TASK ITEM
After locating the line with "List each element's", repeat it and every following line to the end of the listing, exactly. Omit the pictures.
╭──
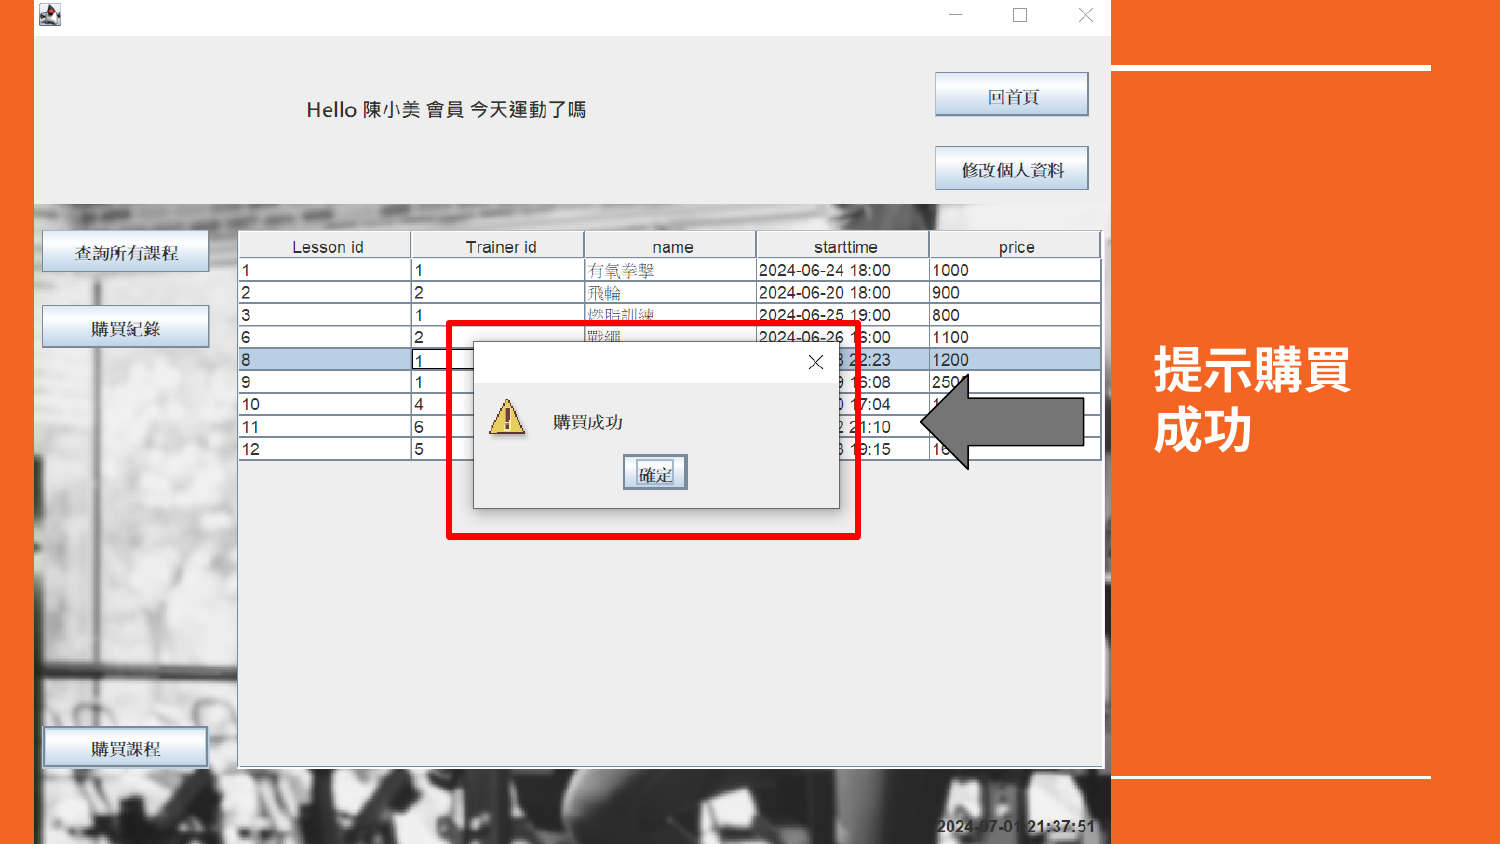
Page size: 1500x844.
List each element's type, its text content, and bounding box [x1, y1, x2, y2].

title 提示購買成功 [1138, 323, 1402, 577]
picture [34, 0, 1112, 844]
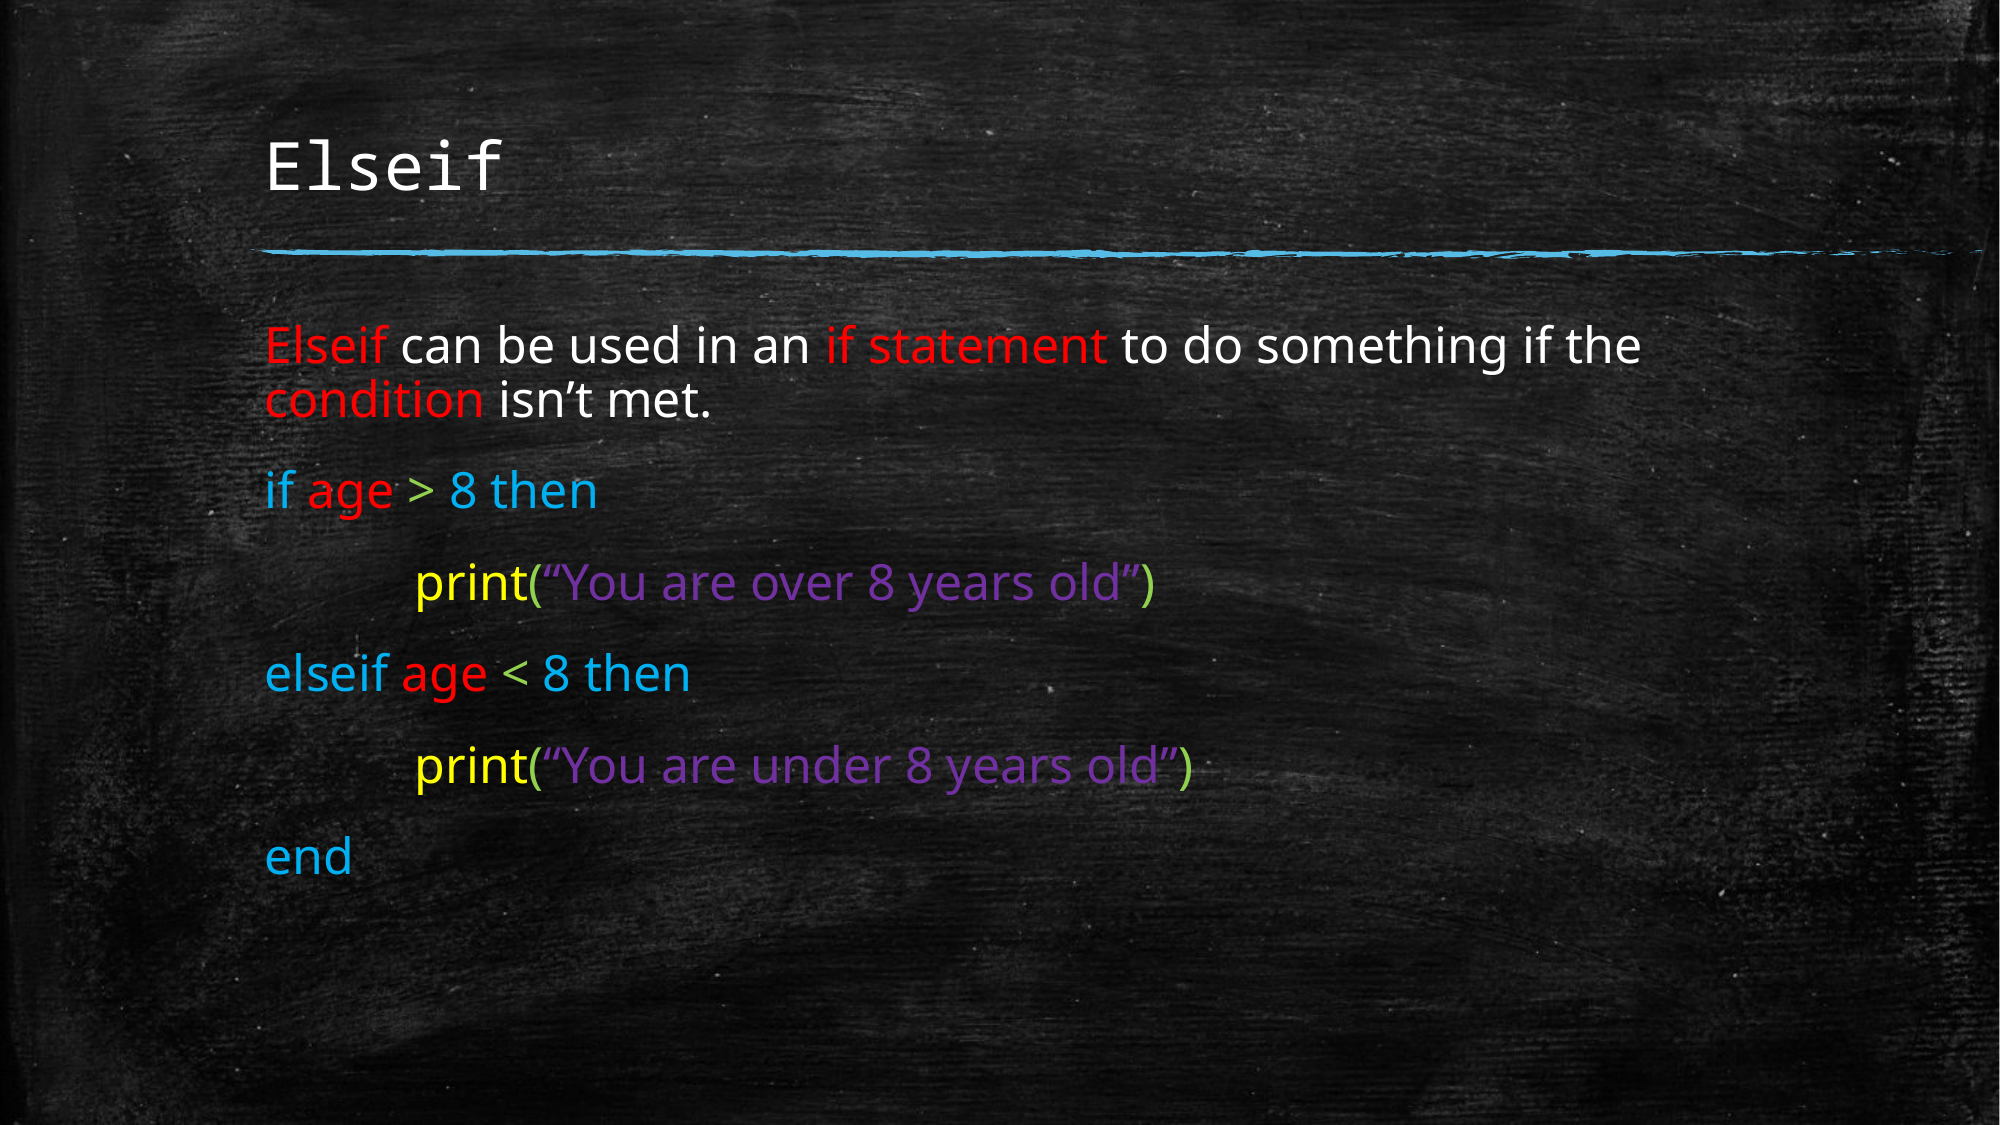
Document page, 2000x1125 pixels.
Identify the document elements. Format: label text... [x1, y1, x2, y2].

title Elseif [249, 45, 1750, 213]
list Elseif can be used in an if statement to do something if the condition isn’t met. if age > 8 then print(“You are over 8 years old”) elseif age < 8 then print(“You are under 8 years old”) end [249, 312, 1750, 1013]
╰──
EXERCISE OUTPUT
List each element's type, its text content, and bounding box [x1, y1, x2, y2].

title 提示購買成功 [1138, 323, 1402, 577]
picture [34, 0, 1112, 844]
Document page, 2000x1125 pixels.
Identify the document elements. Format: label text... [x1, y1, x2, y2].

title Elseif [249, 45, 1750, 213]
list Elseif can be used in an if statement to do something if the condition isn’t met. if age > 8 then print(“You are over 8 years old”) elseif age < 8 then print(“You are under 8 years old”) end [249, 312, 1750, 1013]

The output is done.